Asked by Time magazine in 2011 how journalists refrain from showing emotion when covering overwhelming events, Sawyer said, in part, “We are not the story. Our feelings are not the story.” ABC’s coverage of pink slime, led by her and Jim Avila, might have led you to believe otherwise.

USDA regulations do not require that products containing lean finely textured beef be specially labeled, and Avila broadcast an initial report featuring a “whistleblower” who alleged that “USDA officials with links to the beef industry” were improperly labeling “pink slime” as meat.  It had the look and feel of the opening salvo in a campaign against the product.

The New York Times had reported in 2009 on a debate within the USDA and the beef industry itself over lean finely textured beef and its main producer, BPI — in particular, over the effectiveness of the ammonia-treatment process the company employs to kill E. coli and salmonella; the use of the product in school lunches; and the tradeoff between the cost savings and reduction in quality. From ABC’s initial coverage, it would have been difficult to determine that there had ever been a debate.

Having raised the alarm, the network did its best to keep it blaring: It sent producers into grocery-store meat sections on March 8 to see if there was pink slime in the ground beef and asked the country’s top ten grocery chains if they sold it. “Our viewers want to know if pink slime lurks in the beef sold here,” Avila said on March 9. “Most couldn’t tell us for sure.” When the USDA declined ABC’s requests to respond to its queries on the record, Sawyer told Avila on the 9th, “Keep calling all next week. I’m going to be asking every day.”  In subsequent broadcasts, the network named and shamed grocery chains that carried the product.

As stores reacted, Sawyer used her broadcasts to showcase her success. “We are getting action tonight,” she told viewers on March 14. The USDA, which purchases food for the National School Lunch Program, was set to announce that it would allow schools to purchase either less-expensive hamburgers containing pink slime or costlier burgers free of the product.

“Tonight, taking action,” she said a week later, on March 21, as some of the country’s largest grocery chains discontinued beef containing “pink slime.” On April 3 came the report that the government had taken “big action.” The USDA was amending its labeling rules to allow producers voluntarily to label meat that contained lean finely textured beef.

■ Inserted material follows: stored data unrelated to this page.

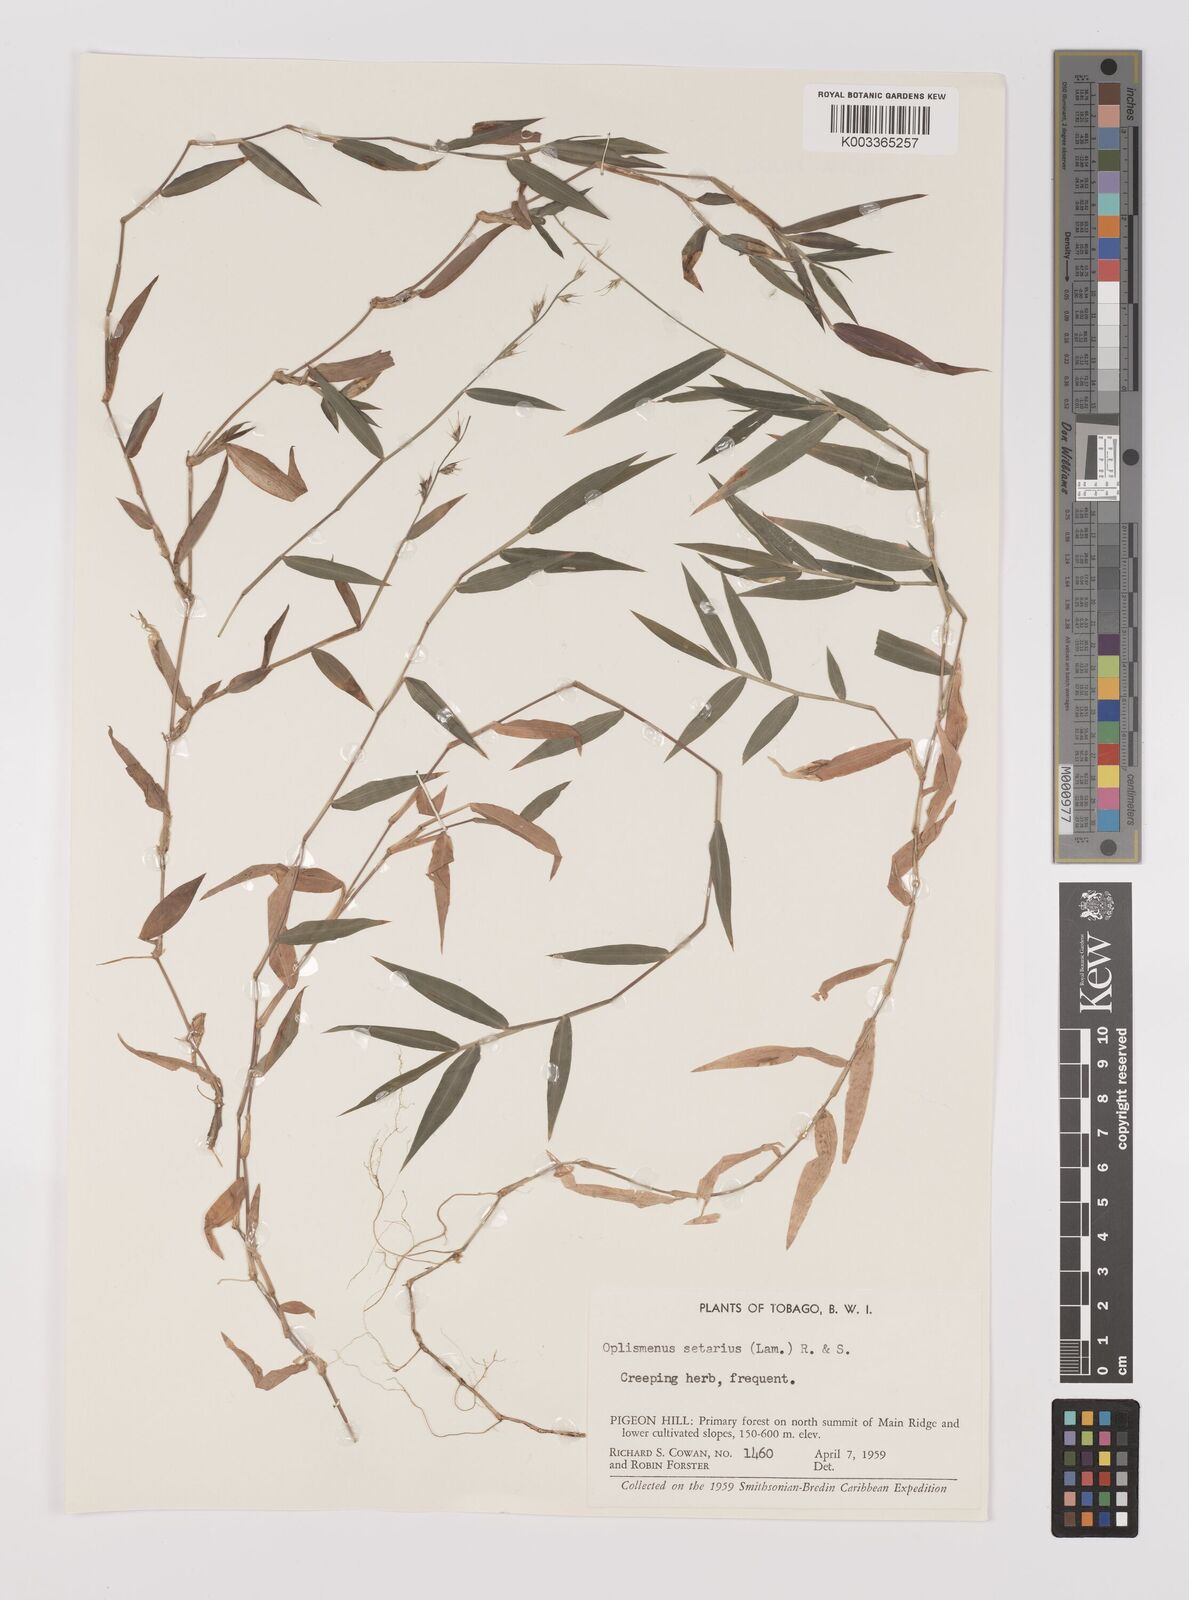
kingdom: Plantae
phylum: Tracheophyta
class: Liliopsida
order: Poales
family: Poaceae
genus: Oplismenus
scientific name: Oplismenus hirtellus
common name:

The court battle over ABC’s work is being waged, on both sides, by titans of the legal industry. ABC retained the ultimate Washington law firm, Williams & Connolly; the team of lawyers representing the network is headed by Kevin Baine. In the late 1990s, Baine successfully handled CNN’s libel lawsuits stemming from the network’s botched 1998 Operation Tailwind report alleging that the United States used nerve gas in the Vietnam War.

BPI has matched ABC’s legal firepower. Representing the company is Dan Webb, the chairman of the Chicago-based firm Winston & Strawn. He is the author of the Webb report, which, in 2003, revealed that former chairman and CEO of the New York Stock Exchange Richard Grasso had been overpaid $156 million in the job. It was Webb’s prosecution 20 years earlier that landed former national-security adviser John Poindexter behind bars for his role in the Iran-contra affair.

The network has filed motions to dismiss the suit  on several grounds — among them, that “slime” is not a derogatory word by which to refer to beef. Lean finely textured beef, “much like all ground beef, is slimy,” ABC contends.

Both parties now await the judge’s ruling. If ABC’s motions are denied, the trial will proceed to the discovery phase, which would mean depositions for ABC’s news team. It would also mean, most likely, a lengthy court battle that would, implicitly, put the network’s journalistic practices on trial and raise questions about how far a network may go to dramatize a story.

Regardless of the law, though, the fact that ABC has found itself at this juncture at all says something about the trajectory of its premier program, World News.